TASK MATERIAL START
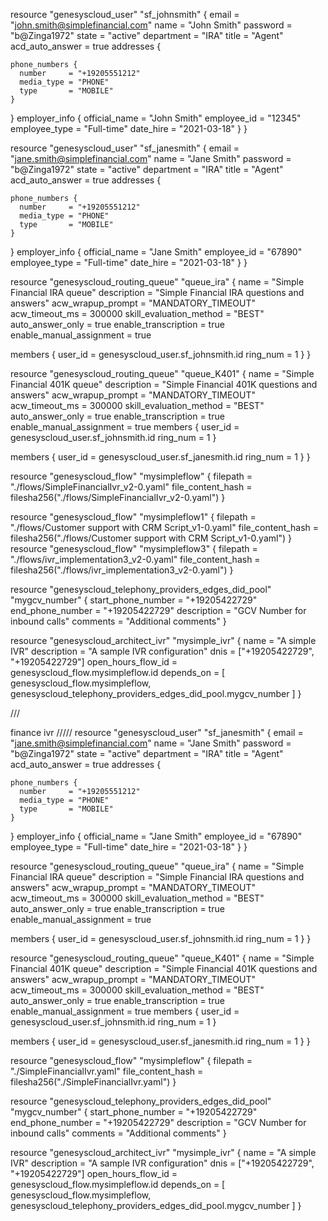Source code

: 
resource "genesyscloud_user" "sf_johnsmith" {
  email           = "john.smith@simplefinancial.com"
  name            = "John Smith"
  password        = "b@Zinga1972"
  state           = "active"
  department      = "IRA"
  title           = "Agent"
  acd_auto_answer = true
  addresses {

    phone_numbers {
      number     = "+19205551212"
      media_type = "PHONE"
      type       = "MOBILE"
    }
  }
  employer_info {
    official_name = "John Smith"
    employee_id   = "12345"
    employee_type = "Full-time"
    date_hire     = "2021-03-18"
  }
}

resource "genesyscloud_user" "sf_janesmith" {
  email           = "jane.smith@simplefinancial.com"
  name            = "Jane Smith"
  password        = "b@Zinga1972"
  state           = "active"
  department      = "IRA"
  title           = "Agent"
  acd_auto_answer = true
  addresses {

    phone_numbers {
      number     = "+19205551212"
      media_type = "PHONE"
      type       = "MOBILE"
    }
  }
  employer_info {
    official_name = "Jane Smith"
    employee_id   = "67890"
    employee_type = "Full-time"
    date_hire     = "2021-03-18"
  }
}

resource "genesyscloud_routing_queue" "queue_ira" {
  name                     = "Simple Financial IRA queue"
  description              = "Simple Financial IRA questions and answers"
  acw_wrapup_prompt        = "MANDATORY_TIMEOUT"
  acw_timeout_ms           = 300000
  skill_evaluation_method  = "BEST"
  auto_answer_only         = true
  enable_transcription     = true
  enable_manual_assignment = true

  members {
    user_id  = genesyscloud_user.sf_johnsmith.id
    ring_num = 1
  }
}

resource "genesyscloud_routing_queue" "queue_K401" {
  name                     = "Simple Financial 401K queue"
  description              = "Simple Financial 401K questions and answers"
  acw_wrapup_prompt        = "MANDATORY_TIMEOUT"
  acw_timeout_ms           = 300000
  skill_evaluation_method  = "BEST"
  auto_answer_only         = true
  enable_transcription     = true
  enable_manual_assignment = true
  members {
    user_id  = genesyscloud_user.sf_johnsmith.id
    ring_num = 1
  }

  members {
    user_id  = genesyscloud_user.sf_janesmith.id
    ring_num = 1
  }
}

resource "genesyscloud_flow" "mysimpleflow" {
  filepath = "./flows/SimpleFinancialIvr_v2-0.yaml"
  file_content_hash = filesha256("./flows/SimpleFinancialIvr_v2-0.yaml") 
}

resource "genesyscloud_flow" "mysimpleflow1" {
  filepath = "./flows/Customer support with CRM Script_v1-0.yaml"
  file_content_hash = filesha256("./flows/Customer support with CRM Script_v1-0.yaml") 
}
resource "genesyscloud_flow" "mysimpleflow3" {
  filepath = "./flows/ivr_implementation3_v2-0.yaml"
  file_content_hash = filesha256("./flows/ivr_implementation3_v2-0.yaml") 
}







resource "genesyscloud_telephony_providers_edges_did_pool" "mygcv_number" {
  start_phone_number = "+19205422729"
  end_phone_number   = "+19205422729"
  description        = "GCV Number for inbound calls"
  comments           = "Additional comments"
}

resource "genesyscloud_architect_ivr" "mysimple_ivr" {
  name               = "A simple IVR"
  description        = "A sample IVR configuration"
  dnis               = ["+19205422729", "+19205422729"]
  open_hours_flow_id = genesyscloud_flow.mysimpleflow.id
  depends_on         = [
    genesyscloud_flow.mysimpleflow,
    genesyscloud_telephony_providers_edges_did_pool.mygcv_number
  ]
}


///




finance ivr 
/////
resource "genesyscloud_user" "sf_janesmith" {
  email           = "jane.smith@simplefinancial.com"
  name            = "Jane Smith"
  password        = "b@Zinga1972"
  state           = "active"
  department      = "IRA"
  title           = "Agent"
  acd_auto_answer = true
  addresses {

    phone_numbers {
      number     = "+19205551212"
      media_type = "PHONE"
      type       = "MOBILE"
    }
  }
  employer_info {
    official_name = "Jane Smith"
    employee_id   = "67890"
    employee_type = "Full-time"
    date_hire     = "2021-03-18"
  }
}

resource "genesyscloud_routing_queue" "queue_ira" {
  name                     = "Simple Financial IRA queue"
  description              = "Simple Financial IRA questions and answers"
  acw_wrapup_prompt        = "MANDATORY_TIMEOUT"
  acw_timeout_ms           = 300000
  skill_evaluation_method  = "BEST"
  auto_answer_only         = true
  enable_transcription     = true
  enable_manual_assignment = true

  members {
    user_id  = genesyscloud_user.sf_johnsmith.id
    ring_num = 1
  }
}

resource "genesyscloud_routing_queue" "queue_K401" {
  name                     = "Simple Financial 401K queue"
  description              = "Simple Financial 401K questions and answers"
  acw_wrapup_prompt        = "MANDATORY_TIMEOUT"
  acw_timeout_ms           = 300000
  skill_evaluation_method  = "BEST"
  auto_answer_only         = true
  enable_transcription     = true
  enable_manual_assignment = true
  members {
    user_id  = genesyscloud_user.sf_johnsmith.id
    ring_num = 1
  }

  members {
    user_id  = genesyscloud_user.sf_janesmith.id
    ring_num = 1
  }
}

resource "genesyscloud_flow" "mysimpleflow" {
  filepath = "./SimpleFinancialIvr.yaml"
  file_content_hash = filesha256("./SimpleFinancialIvr.yaml") 
}


resource "genesyscloud_telephony_providers_edges_did_pool" "mygcv_number" {
  start_phone_number = "+19205422729"
  end_phone_number   = "+19205422729"
  description        = "GCV Number for inbound calls"
  comments           = "Additional comments"
}

resource "genesyscloud_architect_ivr" "mysimple_ivr" {
  name               = "A simple IVR"
  description        = "A sample IVR configuration"
  dnis               = ["+19205422729", "+19205422729"]
  open_hours_flow_id = genesyscloud_flow.mysimpleflow.id
  depends_on         = [
    genesyscloud_flow.mysimpleflow,
    genesyscloud_telephony_providers_edges_did_pool.mygcv_number
  ]
}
TASK MATERIAL END
* THE TASK: Output all the entries exactly, minus any pictures.

* THE ANSWER:
Source code

: 
resource "genesyscloud_user" "sf_johnsmith" {
  email           = "john.smith@simplefinancial.com"
  name            = "John Smith"
  password        = "b@Zinga1972"
  state           = "active"
  department      = "IRA"
  title           = "Agent"
  acd_auto_answer = true
  addresses {

    phone_numbers {
      number     = "+19205551212"
      media_type = "PHONE"
      type       = "MOBILE"
    }
  }
  employer_info {
    official_name = "John Smith"
    employee_id   = "12345"
    employee_type = "Full-time"
    date_hire     = "2021-03-18"
  }
}

resource "genesyscloud_user" "sf_janesmith" {
  email           = "jane.smith@simplefinancial.com"
  name            = "Jane Smith"
  password        = "b@Zinga1972"
  state           = "active"
  department      = "IRA"
  title           = "Agent"
  acd_auto_answer = true
  addresses {

    phone_numbers {
      number     = "+19205551212"
      media_type = "PHONE"
      type       = "MOBILE"
    }
  }
  employer_info {
    official_name = "Jane Smith"
    employee_id   = "67890"
    employee_type = "Full-time"
    date_hire     = "2021-03-18"
  }
}

resource "genesyscloud_routing_queue" "queue_ira" {
  name                     = "Simple Financial IRA queue"
  description              = "Simple Financial IRA questions and answers"
  acw_wrapup_prompt        = "MANDATORY_TIMEOUT"
  acw_timeout_ms           = 300000
  skill_evaluation_method  = "BEST"
  auto_answer_only         = true
  enable_transcription     = true
  enable_manual_assignment = true

  members {
    user_id  = genesyscloud_user.sf_johnsmith.id
    ring_num = 1
  }
}

resource "genesyscloud_routing_queue" "queue_K401" {
  name                     = "Simple Financial 401K queue"
  description              = "Simple Financial 401K questions and answers"
  acw_wrapup_prompt        = "MANDATORY_TIMEOUT"
  acw_timeout_ms           = 300000
  skill_evaluation_method  = "BEST"
  auto_answer_only         = true
  enable_transcription     = true
  enable_manual_assignment = true
  members {
    user_id  = genesyscloud_user.sf_johnsmith.id
    ring_num = 1
  }

  members {
    user_id  = genesyscloud_user.sf_janesmith.id
    ring_num = 1
  }
}

resource "genesyscloud_flow" "mysimpleflow" {
  filepath = "./flows/SimpleFinancialIvr_v2-0.yaml"
  file_content_hash = filesha256("./flows/SimpleFinancialIvr_v2-0.yaml") 
}

resource "genesyscloud_flow" "mysimpleflow1" {
  filepath = "./flows/Customer support with CRM Script_v1-0.yaml"
  file_content_hash = filesha256("./flows/Customer support with CRM Script_v1-0.yaml") 
}
resource "genesyscloud_flow" "mysimpleflow3" {
  filepath = "./flows/ivr_implementation3_v2-0.yaml"
  file_content_hash = filesha256("./flows/ivr_implementation3_v2-0.yaml") 
}







resource "genesyscloud_telephony_providers_edges_did_pool" "mygcv_number" {
  start_phone_number = "+19205422729"
  end_phone_number   = "+19205422729"
  description        = "GCV Number for inbound calls"
  comments           = "Additional comments"
}

resource "genesyscloud_architect_ivr" "mysimple_ivr" {
  name               = "A simple IVR"
  description        = "A sample IVR configuration"
  dnis               = ["+19205422729", "+19205422729"]
  open_hours_flow_id = genesyscloud_flow.mysimpleflow.id
  depends_on         = [
    genesyscloud_flow.mysimpleflow,
    genesyscloud_telephony_providers_edges_did_pool.mygcv_number
  ]
}


///




finance ivr 
/////
resource "genesyscloud_user" "sf_janesmith" {
  email           = "jane.smith@simplefinancial.com"
  name            = "Jane Smith"
  password        = "b@Zinga1972"
  state           = "active"
  department      = "IRA"
  title           = "Agent"
  acd_auto_answer = true
  addresses {

    phone_numbers {
      number     = "+19205551212"
      media_type = "PHONE"
      type       = "MOBILE"
    }
  }
  employer_info {
    official_name = "Jane Smith"
    employee_id   = "67890"
    employee_type = "Full-time"
    date_hire     = "2021-03-18"
  }
}

resource "genesyscloud_routing_queue" "queue_ira" {
  name                     = "Simple Financial IRA queue"
  description              = "Simple Financial IRA questions and answers"
  acw_wrapup_prompt        = "MANDATORY_TIMEOUT"
  acw_timeout_ms           = 300000
  skill_evaluation_method  = "BEST"
  auto_answer_only         = true
  enable_transcription     = true
  enable_manual_assignment = true

  members {
    user_id  = genesyscloud_user.sf_johnsmith.id
    ring_num = 1
  }
}

resource "genesyscloud_routing_queue" "queue_K401" {
  name                     = "Simple Financial 401K queue"
  description              = "Simple Financial 401K questions and answers"
  acw_wrapup_prompt        = "MANDATORY_TIMEOUT"
  acw_timeout_ms           = 300000
  skill_evaluation_method  = "BEST"
  auto_answer_only         = true
  enable_transcription     = true
  enable_manual_assignment = true
  members {
    user_id  = genesyscloud_user.sf_johnsmith.id
    ring_num = 1
  }

  members {
    user_id  = genesyscloud_user.sf_janesmith.id
    ring_num = 1
  }
}

resource "genesyscloud_flow" "mysimpleflow" {
  filepath = "./SimpleFinancialIvr.yaml"
  file_content_hash = filesha256("./SimpleFinancialIvr.yaml") 
}


resource "genesyscloud_telephony_providers_edges_did_pool" "mygcv_number" {
  start_phone_number = "+19205422729"
  end_phone_number   = "+19205422729"
  description        = "GCV Number for inbound calls"
  comments           = "Additional comments"
}

resource "genesyscloud_architect_ivr" "mysimple_ivr" {
  name               = "A simple IVR"
  description        = "A sample IVR configuration"
  dnis               = ["+19205422729", "+19205422729"]
  open_hours_flow_id = genesyscloud_flow.mysimpleflow.id
  depends_on         = [
    genesyscloud_flow.mysimpleflow,
    genesyscloud_telephony_providers_edges_did_pool.mygcv_number
  ]
}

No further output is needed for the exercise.